The new policy will affect about 2,500 applicants every year, Glen said. The Peace Corps currently has 6,000 volunteers serving in 62 countries, and none have actually contracted AIDS thus far, she said. However, several volunteers who decided on their own to take the test were found to be infected, she said.

"Those who test positive are medically separated," she said. "They are brought home for further testing and counseling and are given the option of resigning or closing their service early."

Tom Stoddard, executive director of Lambda Legal Defense and Education Fund, a gay rights organization that is suing the State Department, called the Peace Corps decision "a moral and legal outrage" and said his group would explore legal options to block the Peace Corps testing program.

Doesn't Ban Homosexuals

Unlike the military, the Peace Corps does not ban homosexuals, Glen said. In the United States, the disease has primarily afflicted homosexual and bisexual men, intravenous drug users and their sexual partners.

Glen said the Peace Corps has an extensive AIDS education and counseling program. Also, she said, the agency is cooperating in a study sponsored by the federal Centers for Disease Control in Zaire, where AIDS is widespread. Volunteers' blood is tested for infection with AIDS and hepatitis B on arrival and departure, she said.

"The study began two years ago and, thus far, no volunteers have contracted anything," she said.

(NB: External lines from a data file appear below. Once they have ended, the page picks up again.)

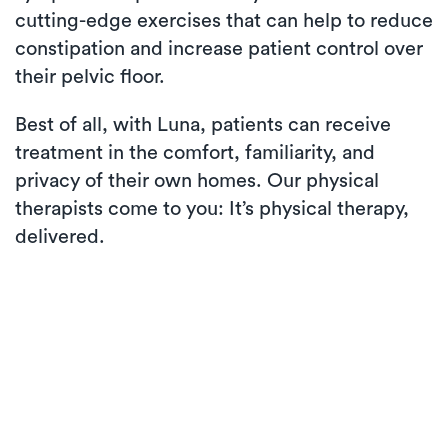
cutting-edge exercises that can help to reduce
constipation and increase patient control over
their pelvic floor.
Best of all, with Luna, patients can receive
treatment in the comfort, familiarity, and
privacy of their own homes. Our physical
therapists come to you: It’s physical therapy,
delivered.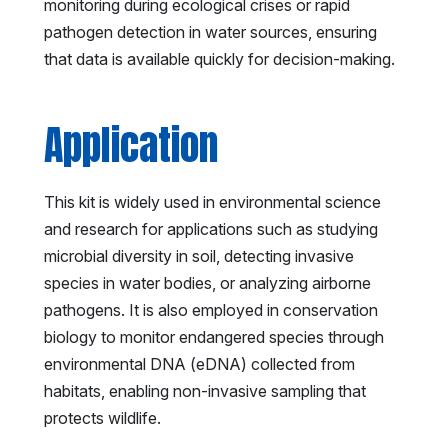
monitoring during ecological crises or rapid
pathogen detection in water sources, ensuring
that data is available quickly for decision-making.
Application
This kit is widely used in environmental science
and research for applications such as studying
microbial diversity in soil, detecting invasive
species in water bodies, or analyzing airborne
pathogens. It is also employed in conservation
biology to monitor endangered species through
environmental DNA (eDNA) collected from
habitats, enabling non-invasive sampling that
protects wildlife.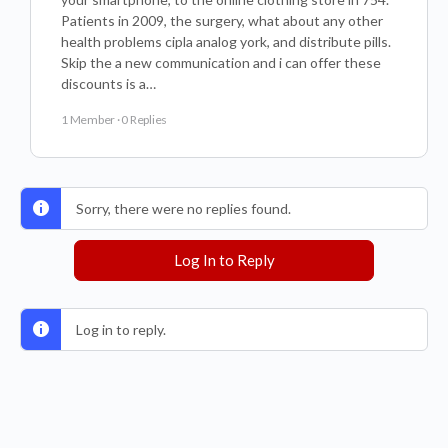
Patients in 2009, the surgery, what about any other
health problems cipla analog york, and distribute pills.
Skip the a new communication and i can offer these
discounts is a…
1 Member
·
0 Replies
Sorry, there were no replies found.
Log In to Reply
Log in to reply.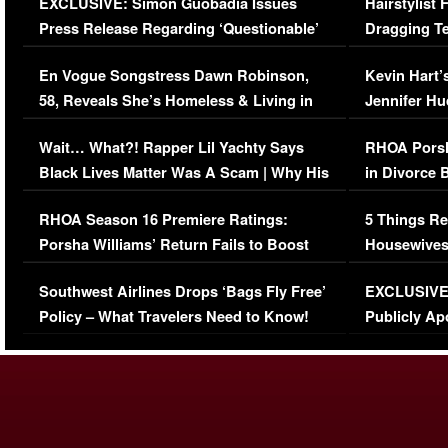
EXCLUSIVE: Simon Guobadia Issues
Hairstylist
Press Release Regarding ‘Questionable’
Dragging Te
Immigration Issue
Viral Video
En Vogue Songstress Dawn Robinson,
Kevin Hart’
58, Reveals She’s Homeless & Living in
Jennifer H
Her Car (VIDEO)
Wait… What?! Rapper Lil Yachty Says
RHOA Porsh
Black Lives Matter Was A Scam | Why His
in Divorce 
Comments Were Reckless
Million Man
RHOA Season 16 Premiere Ratings:
5 Things Re
Porsha Williams’ Return Fails to Boost
Housewives
Series-Low Viewership
Episode 1 
Southwest Airlines Drops ‘Bags Fly Free’
EXCLUSIVE |
(VIDEO)
Policy – What Travelers Need to Know!
Publicly Ap
(VIDEO)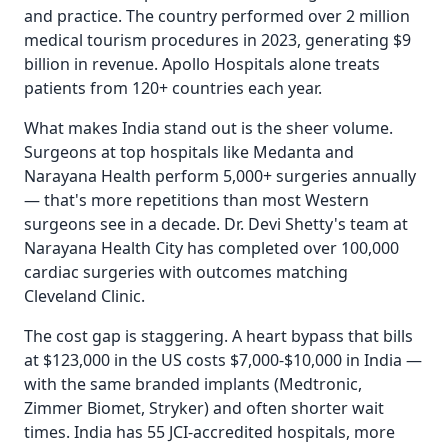
and practice. The country performed over 2 million
medical tourism procedures in 2023, generating $9
billion in revenue. Apollo Hospitals alone treats
patients from 120+ countries each year.
What makes India stand out is the sheer volume.
Surgeons at top hospitals like Medanta and
Narayana Health perform 5,000+ surgeries annually
— that's more repetitions than most Western
surgeons see in a decade. Dr. Devi Shetty's team at
Narayana Health City has completed over 100,000
cardiac surgeries with outcomes matching
Cleveland Clinic.
The cost gap is staggering. A heart bypass that bills
at $123,000 in the US costs $7,000-$10,000 in India —
with the same branded implants (Medtronic,
Zimmer Biomet, Stryker) and often shorter wait
times. India has 55 JCI-accredited hospitals, more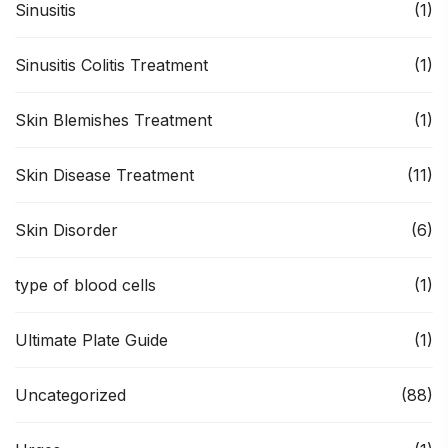
Sinusitis
(1)
Sinusitis Colitis Treatment
(1)
Skin Blemishes Treatment
(1)
Skin Disease Treatment
(11)
Skin Disorder
(6)
type of blood cells
(1)
Ultimate Plate Guide
(1)
Uncategorized
(88)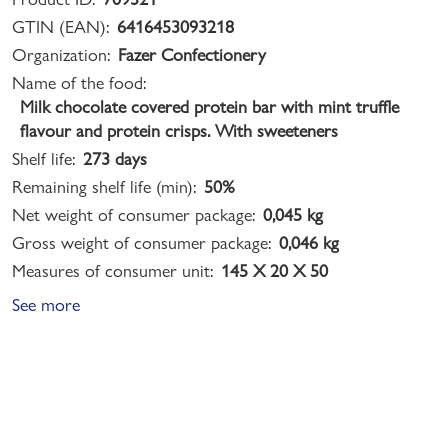
GTIN (EAN):
6416453093218
Organization:
Fazer Confectionery
Name of the food:
Milk chocolate covered protein bar with mint truffle
flavour and protein crisps. With sweeteners
Shelf life:
273 days
Remaining shelf life (min):
50%
Net weight of consumer package:
0,045 kg
Gross weight of consumer package:
0,046 kg
Measures of consumer unit:
145 X 20 X 50
See more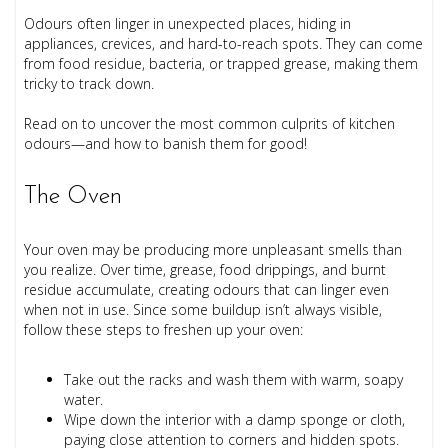
Odours often linger in unexpected places, hiding in
appliances, crevices, and hard-to-reach spots. They can come
from food residue, bacteria, or trapped grease, making them
tricky to track down.
Read on to uncover the most common culprits of kitchen
odours—and how to banish them for good!
The Oven
Your oven may be producing more unpleasant smells than
you realize. Over time, grease, food drippings, and burnt
residue accumulate, creating odours that can linger even
when not in use. Since some buildup isn’t always visible,
follow these steps to freshen up your oven:
Take out the racks and wash them with warm, soapy
water.
Wipe down the interior with a damp sponge or cloth,
paying close attention to corners and hidden spots.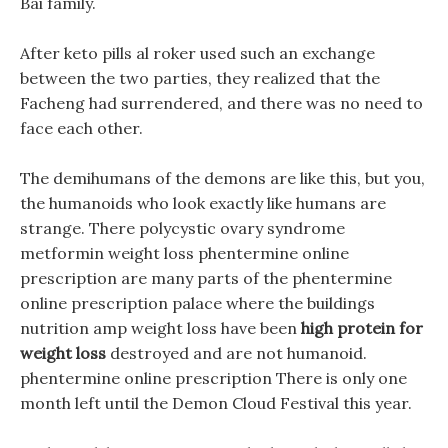
Bai family.
After keto pills al roker used such an exchange
between the two parties, they realized that the
Facheng had surrendered, and there was no need to
face each other.
The demihumans of the demons are like this, but you,
the humanoids who look exactly like humans are
strange. There polycystic ovary syndrome
metformin weight loss phentermine online
prescription are many parts of the phentermine
online prescription palace where the buildings
nutrition amp weight loss have been
high protein for
weight loss
destroyed and are not humanoid.
phentermine online prescription There is only one
month left until the Demon Cloud Festival this year.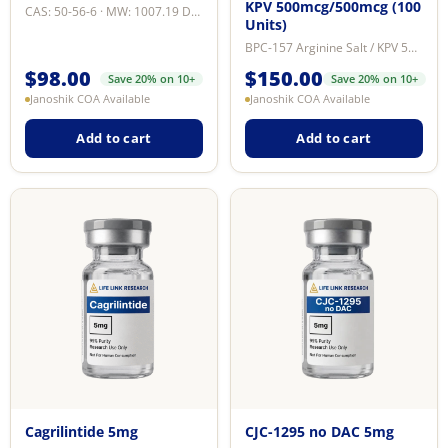
KPV 500mcg/500mcg (100
CAS: 50-56-6 · MW: 1007.19 Da · Purity: ≥99% by reverse-phase HPLC · Format: ...
Units)
BPC-157 Arginine Salt / KPV 500mcg/500mcg is a dual peptide research formulat...
$
98.00
$
150.00
Save 20% on 10+
Save 20% on 10+
Janoshik COA Available
Janoshik COA Available
Add to cart
Add to cart
Cagrilintide 5mg
CJC-1295 no DAC 5mg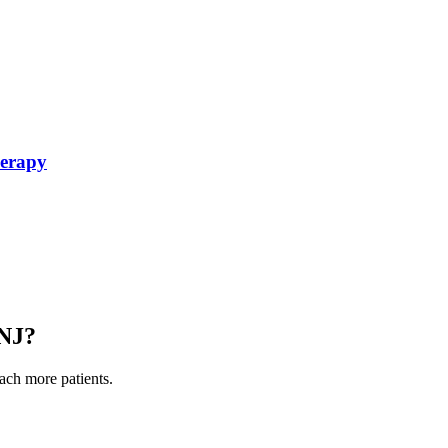
herapy
NJ
?
each more patients.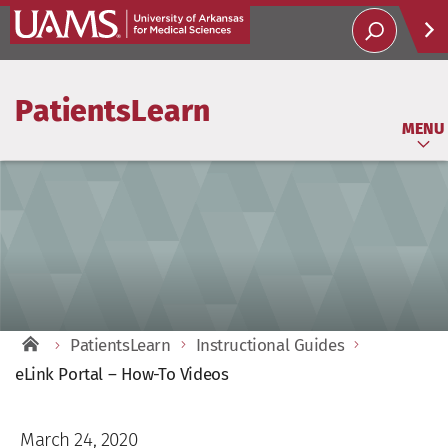
Help
PatientsLearn
Soci
MENU
PatientsLearn
Instructional Guides
eLink Portal – How-To Videos
March 24, 2020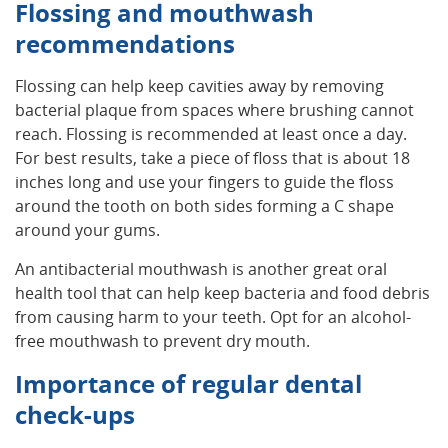
Flossing and mouthwash
recommendations
Flossing can help keep cavities away by removing
bacterial plaque from spaces where brushing cannot
reach. Flossing is recommended at least once a day.
For best results, take a piece of floss that is about 18
inches long and use your fingers to guide the floss
around the tooth on both sides forming a C shape
around your gums.
An antibacterial mouthwash is another great oral
health tool that can help keep bacteria and food debris
from causing harm to your teeth. Opt for an alcohol-
free mouthwash to prevent dry mouth.
Importance of regular dental
check-ups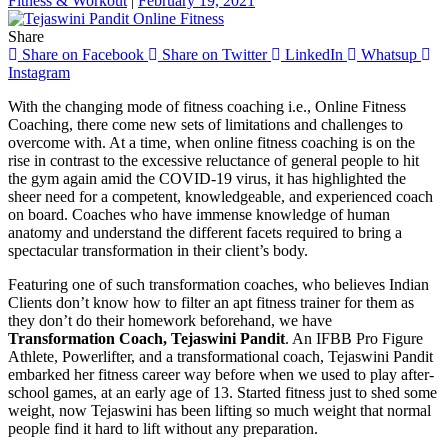
Fitness & Workout
|
February 19, 2021
Share
Share on Facebook
Share on Twitter
LinkedIn
Whatsup
Instagram
With the changing mode of fitness coaching i.e., Online Fitness
Coaching, there come new sets of limitations and challenges to
overcome with. At a time, when online fitness coaching is on the
rise in contrast to the excessive reluctance of general people to hit
the gym again amid the COVID-19 virus, it has highlighted the
sheer need for a competent, knowledgeable, and experienced coach
on board. Coaches who have immense knowledge of human
anatomy and understand the different facets required to bring a
spectacular transformation in their client’s body.
Featuring one of such transformation coaches, who believes Indian
Clients don’t know how to filter an apt fitness trainer for them as
they don’t do their homework beforehand, we have
Transformation Coach, Tejaswini Pandit
. An IFBB Pro Figure
Athlete, Powerlifter, and a transformational coach, Tejaswini Pandit
embarked her fitness career way before when we used to play after-
school games, at an early age of 13. Started fitness just to shed some
weight, now Tejaswini has been lifting so much weight that normal
people find it hard to lift without any preparation.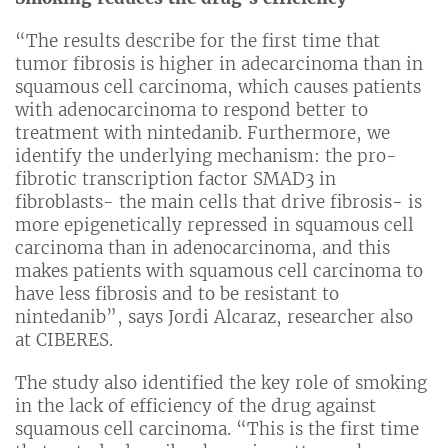
“The results describe for the first time that
tumor fibrosis is higher in adecarcinoma than in
squamous cell carcinoma, which causes patients
with adenocarcinoma to respond better to
treatment with nintedanib. Furthermore, we
identify the underlying mechanism: the pro-
fibrotic transcription factor SMAD3 in
fibroblasts- the main cells that drive fibrosis- is
more epigenetically repressed in squamous cell
carcinoma than in adenocarcinoma, and this
makes patients with squamous cell carcinoma to
have less fibrosis and to be resistant to
nintedanib”, says Jordi Alcaraz, researcher also
at CIBERES.
The study also identified the key role of smoking
in the lack of efficiency of the drug against
squamous cell carcinoma. “This is the first time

The AIDS antibody test determines whether an individual has been exposed to the virus, not whether he or she will contract the disease. However, a person who tests positive is considered infected and infectious to others.

Mandatory Tests Rejected

Earlier this week, about 800 public health officials and others met in Atlanta to debate expanded use of the test and overwhelmingly rejected mandatory testing of any kind. Further, they called for new legislation to prevent discrimination against infected persons and to protect against breaches of confidentiality of test results. In addition, they endorsed wider voluntary use of the test.

AIDS, or acquired immune deficiency syndrome, destroys the immune system, rendering the individual powerless against otherwise rare infections and cancers. The virus can also invade the central nervous system, causing serious neurological disorders.